What the task asks:
Search the records for the word "LIST" and copy every line in which it occurs.

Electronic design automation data
┄┄┄┄┄┄┄┄┄┄

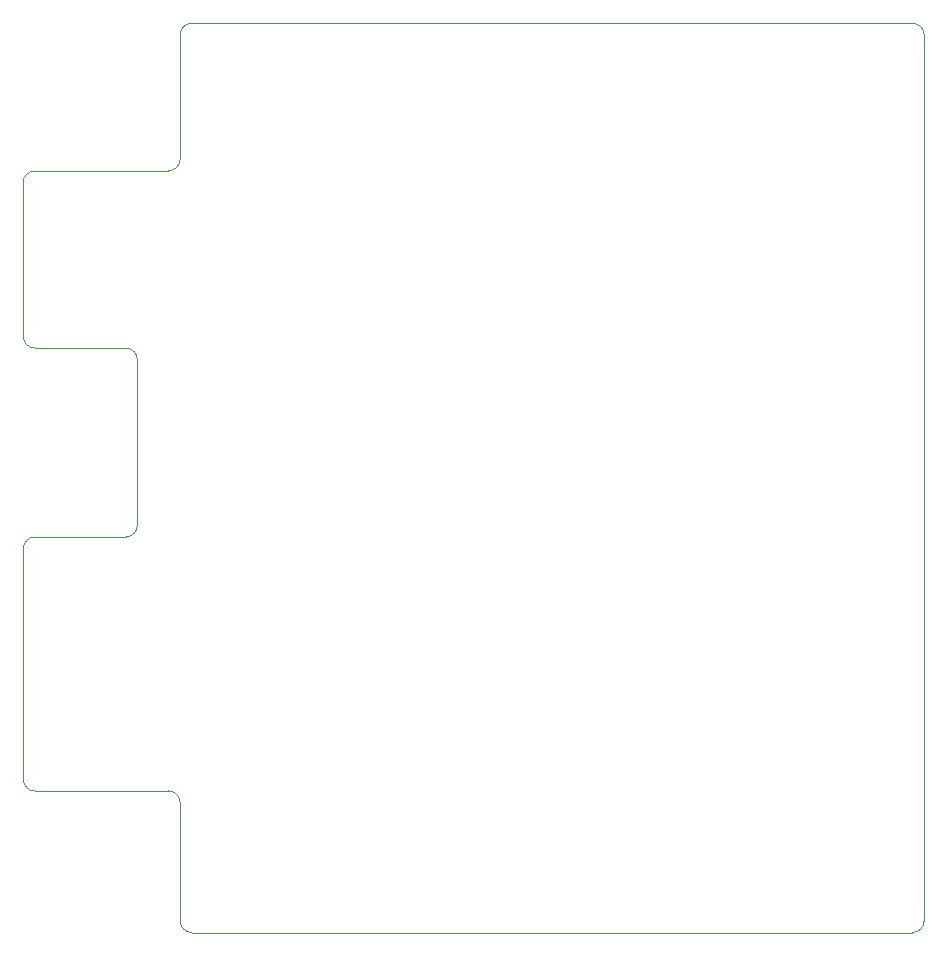
<source format=gbr>
%TF.GenerationSoftware,KiCad,Pcbnew,(6.0.11-0)*%
%TF.CreationDate,2023-07-12T13:15:56+12:00*%
%TF.ProjectId,controller-lower-cut,636f6e74-726f-46c6-9c65-722d6c6f7765,3.2*%
%TF.SameCoordinates,PX1c9c380PY1312d00*%
%TF.FileFunction,Profile,NP*%
%FSLAX46Y46*%
G04 Gerber Fmt 4.6, Leading zero omitted, Abs format (unit mm)*
G04 Created by KiCad (PCBNEW (6.0.11-0)) date 2023-07-12 13:15:56*
%MOMM*%
%LPD*%
G01*
G04 APERTURE LIST*
%TA.AperFunction,Profile*%
%ADD10C,0.100000*%
%TD*%
G04 APERTURE END LIST*
D10*
X21007109Y-10100009D02*
G75*
G03*
X20007109Y-11100000I-9J-999991D01*
G01*
X21014216Y-87100000D02*
X81997109Y-87100000D01*
X7714216Y-75107107D02*
X19014216Y-75100000D01*
X81997109Y-87100009D02*
G75*
G03*
X82997109Y-86100000I-9J1000009D01*
G01*
X20014200Y-76100000D02*
G75*
G03*
X19014216Y-75100000I-1000000J0D01*
G01*
X6714216Y-74107107D02*
X6714216Y-54603554D01*
X7714216Y-22607116D02*
G75*
G03*
X6714216Y-23607107I-16J-999984D01*
G01*
X19007109Y-22600009D02*
G75*
G03*
X20007109Y-21600000I-9J1000009D01*
G01*
X15392898Y-53596447D02*
X7714216Y-53603554D01*
X16392893Y-38607107D02*
G75*
G03*
X15392898Y-37607107I-999993J7D01*
G01*
X82997109Y-86100000D02*
X82997109Y-11100000D01*
X20007109Y-11100000D02*
X20007109Y-21600000D01*
X20014200Y-86100000D02*
G75*
G03*
X21014216Y-87100000I1000000J0D01*
G01*
X20014216Y-76100000D02*
X20014216Y-86100000D01*
X6714216Y-36607107D02*
X6714216Y-23607107D01*
X7714216Y-53603516D02*
G75*
G03*
X6714216Y-54603554I-16J-999984D01*
G01*
X6714193Y-36607107D02*
G75*
G03*
X7714216Y-37607107I1000007J7D01*
G01*
X6714193Y-74107107D02*
G75*
G03*
X7714216Y-75107107I1000007J7D01*
G01*
X16392898Y-52596447D02*
X16392898Y-38607107D01*
X15392898Y-37607107D02*
X7714216Y-37607107D01*
X21007109Y-10100000D02*
X81997109Y-10100000D01*
X15392898Y-53596498D02*
G75*
G03*
X16392898Y-52596447I-98J1000098D01*
G01*
X82997100Y-11100000D02*
G75*
G03*
X81997109Y-10100000I-1000000J0D01*
G01*
X19007109Y-22600000D02*
X7714216Y-22607107D01*
M02*

</source>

┄┄┄┄┄┄┄┄┄┄

Answer to this exercise:
G04 APERTURE LIST*
G04 APERTURE END LIST*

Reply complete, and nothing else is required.